I've read the "Tor Rendezvous Specification - Version 3" and I can't find out how the client knows the "HSDir" nodes that store the onion service descriptor that indicates the introduction points necessary for the connection. Can anyone guide me on the matter?

3 Answers 3


My understanding is the HSDir is stored in a "Distributed Hash Table" (DHT) (google the phrase). Is keeps the information spread between a number of DHTs. The active members change daily(?). The minimum number of needed members for the DHT pool as something I am trying to learn.


Client knows the hidden service address which contains a public key. Using the public key and a constant for a time period, it derives the record which is saved in DHT,

Func(hiddenServicePublicKey, timePeriodConstant) -> record saved in DHT.

The same is done by hidden service operator and is uploaded to DHT with introduction points. Client downloads the info, verifies the signature of the record using the public key and uses the introduction points. The timeperiodConstant varies every 24 hours(I think), so new info is uploaded by the hidden service operator

I am not sure if the record is encrypted or hsdir nodes can see the introduction points. However they cannot map the hidden service address to the record (unless they brute force or guess).

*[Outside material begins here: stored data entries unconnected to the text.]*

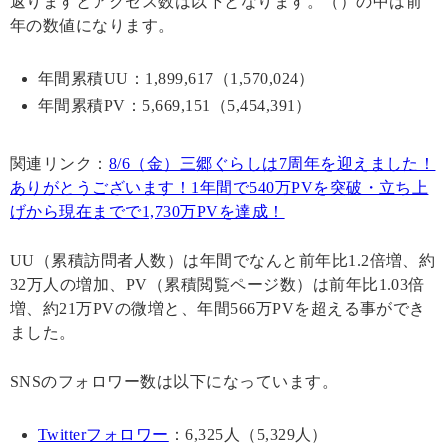
返りますとアクセス数は以下となります。（）の中は前
年の数値になります。
年間累積UU：1,899,617（1,570,024）
年間累積PV：5,669,151（5,454,391）
関連リンク：
8/6（金）三郷ぐらしは7周年を迎えました！
ありがとうございます！1年間で540万PVを突破・立ち上
げから現在までで1,730万PVを達成！
UU（累積訪問者人数）は年間でなんと前年比1.2倍増、約
32万人の増加、PV（累積閲覧ページ数）は前年比1.03倍
増、約21万PVの微増と、年間566万PVを超える事ができ
ました。
SNSのフォロワー数は以下になっています。
Twitterフォロワー
：6,325人（5,329人）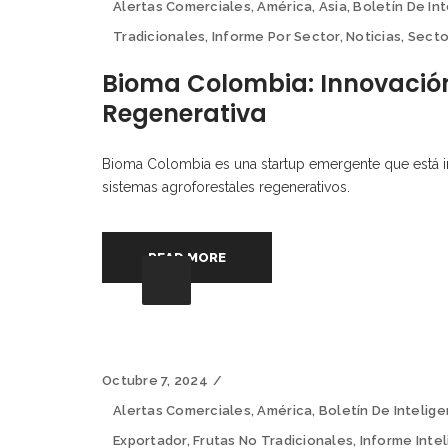
Alertas Comerciales
,
América
,
Asia
,
Boletín De In
Tradicionales
,
Informe Por Sector
,
Noticias
,
Secto
Bioma Colombia: Innovación
Regenerativa
Bioma Colombia es una startup emergente que está i
sistemas agroforestales regenerativos.
READ MORE
Octubre 7, 2024
Alertas Comerciales
,
América
,
Boletín De Intelig
Exportador
,
Frutas No Tradicionales
,
Informe Inte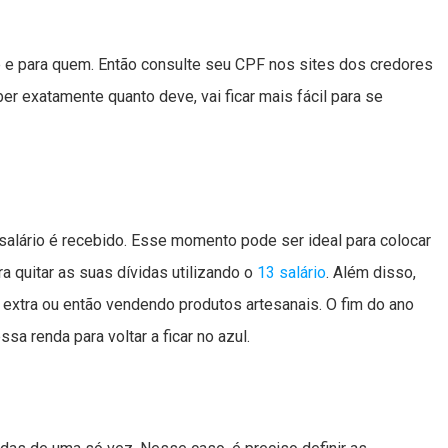
 e para quem. Então consulte seu CPF nos sites dos credores
r exatamente quanto deve, vai ficar mais fácil para se
 salário é recebido. Esse momento pode ser ideal para colocar
a quitar as suas dívidas utilizando o
13 salário
. Além disso,
 extra ou então vendendo produtos artesanais. O fim do ano
ssa renda para voltar a ficar no azul.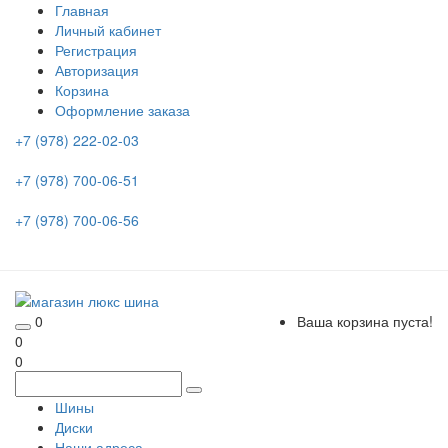
Главная
Личный кабинет
Регистрация
Авторизация
Корзина
Оформление заказа
+7 (978) 222-02-03
+7 (978) 700-06-51
+7 (978) 700-06-56
0
Ваша корзина пуста!
0
0
Шины
Диски
Наши адреса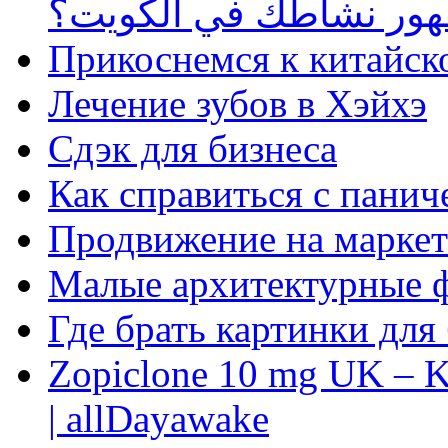
ظهور نشاطك في الكويت؟
Прикоснемся к китайск
Лечение зубов в Хэйхэ
Сдэк для бизнеса
Как справиться с панич
Продвижение на маркет
Малые архитектурные 
Где брать картинки для
Zopiclone 10 mg UK – K
| allDayawake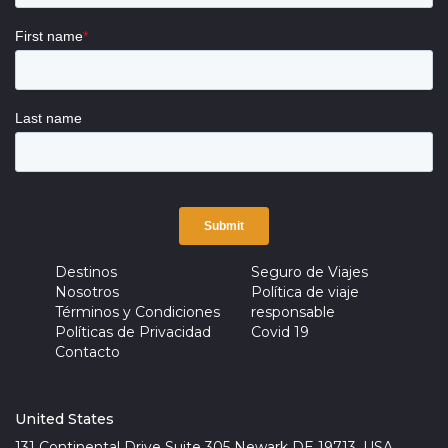
Destinos
Seguro de Viajes
Nosotros
Política de viaje
Términos y Condiciones
responsable
Políticas de Privacidad
Covid 19
Contacto
United States
131 Continental Drive Suite 305 Newark DE 19713, USA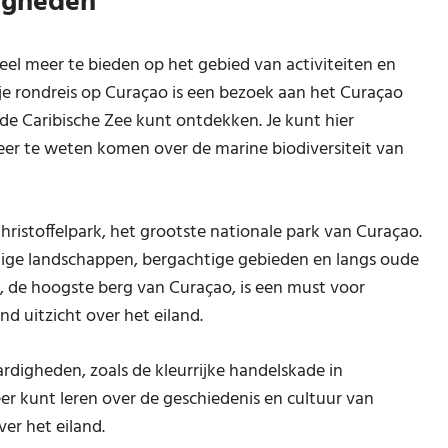
digheden
el meer te bieden op het gebied van activiteiten en
je rondreis op Curaçao is een bezoek aan het Curaçao
e Caribische Zee kunt ontdekken. Je kunt hier
er te weten komen over de marine biodiversiteit van
ristoffelpark, het grootste nationale park van Curaçao.
uige landschappen, bergachtige gebieden en langs oude
, de hoogste berg van Curaçao, is een must voor
d uitzicht over het eiland.
ardigheden, zoals de kleurrijke handelskade in
 kunt leren over de geschiedenis en cultuur van
ver het eiland.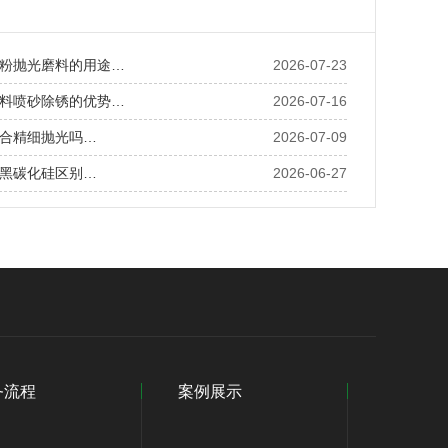
粉抛光磨料的用途…
2026-07-23
料喷砂除锈的优势…
2026-07-16
合精细抛光吗…
2026-07-09
黑碳化硅区别…
2026-06-27
务流程
案例展示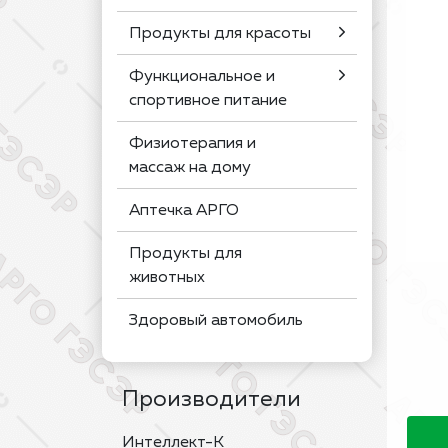
Продукты для красоты
Функциональное и
спортивное питание
Физиотерапия и
массаж на дому
Аптечка АРГО
Продукты для
животных
Здоровый автомобиль
Производители
Интеллект-К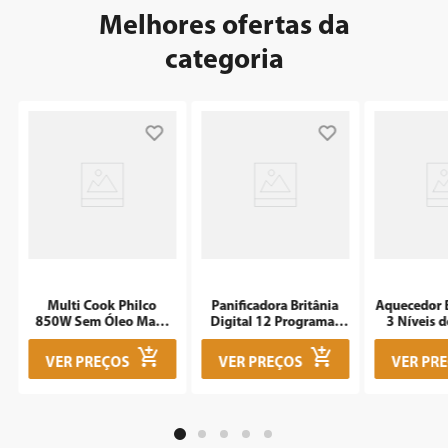
Melhores ofertas da
categoria
m
Multi Cook Philco
Panificadora Britânia
Aquecedor B
850W Sem Óleo Maxx
Digital 12 Programas
3 Níveis d
Clean
3L BPNE01
1500W 
VER PREÇOS
VER PREÇOS
VER PR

  • This describes the deprecated v2 hidden services whose support is scheduled for removal in October 2021. Jul 25, 2021 at 20:29

The spec for the v3 onion services, starting with section 2.2, explains it rather well:

2.2. Locating, uploading, and downloading hidden service descriptors [HASHRING]

To avoid attacks where a hidden service's descriptor is easily
targeted for censorship, we store them at different directories over
time, and use shared random values to prevent those directories from
being predictable far in advance.

Which Tor servers hosts a hidden service depends on:

  • the current time period,
  • the daily subcredential,
  • the hidden service directories' public keys,
  • a shared random value that changes in each time period,
  • a set of network-wide networkstatus consensus parameters. (Consensus parameters are integer values voted on by authorities and published in the consensus documents, described in dir-spec.txt, section 3.3.)

Section 2.2.3 has the technical details.

Explaining this in a non-technical manner is a bit harder. I guess you could think for Tor sorting all HSDirs in a particular order (based on their identity, and a public shared random value, …). Then Tor picks 4 HSDirs in that list where the position within that list is determined by the onion address (=public key) and some other factors. Finally, clients just do the same to find to find out which HSDirs have a descriptor. Client and service will agree on which HSDirs to use because all information needed to make that determination is known by both.

The deprecated and soon unsupported v2 onion services used a time-based approach rather than a shared random value.

The Tor Shared Random Subsystem Specification may be of interest as well.